You're writing about a civilization that, aesthetically, appears incredibly inhuman and yet their lives are so close to ours. How do to create characters that readers can relate to?

It's the problems! Look at how Game of Thrones changed High Fantasy. Look at Deadwood and the Western. Suddenly genre was mainstream because these characters had problems we related to. They talked like us (or somewhat like us), they swore like us, they were horny like us, they had human needs and human emotions. These weren't archaic problems, these are the same problems we have today. Anshargal and his crew don't look like us, they live in a fantastic world, but no matter you look like or where you live, people are people. Ukinnu is trying to get back at his parents, Anshargal is running away from a tragedy. Anshargal's people just want to live free. They don't just go on giant sloth hunts or invent UV lasers, we see them live together, sleep together, bitch about their lives. Just like us. And then they fight enormous condors with jetpacks.

Did any of the art design factor into developing characters the readers could root for?
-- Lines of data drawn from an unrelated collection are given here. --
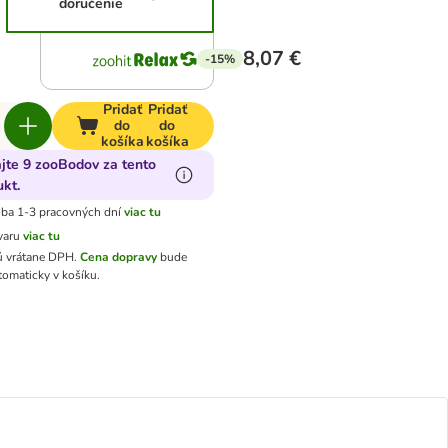
doručenie
8,07 €
-15%
Pridať
Pridať
do
do
košíka
košíka
ajte 9 zooBodov za tento
kt.
ba 1-3 pracovných dní
viac tu
varu
viac tu
ú vrátane DPH
.
Cena dopravy
bude
tomaticky v košíku.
It certainly did! I initially had an idea for the world, and laid out some basic needs in the script. The technology was there in words, but Artyom's early designs drove how it evolved. Like me, he was excited to use Apergy, an anti gravity energy mentioned in the 1880s science fiction novel Across the Zodiac, and bring it into the modern day. Once we knew Apergy would be power Anshargal's technology, the way the weapons and machines glow in use came soon after. We knew Anshargal's ship would be enormous and regal, but Artyom suggested the interior resemble the insides of a massive organism, to recall how society functions like a living creature. So the Deliverer began to have enormous metal organs for rooms, and on the outside, it gained statues and open glass observation domes, to show the crew's fetishized love the the open-air world. And a bit of Roman decadence. These ideas definitely grew into new new knowledge about the characters, and how they'd approach their world.

"Undertow" #1 surfaces from Image Comics in February.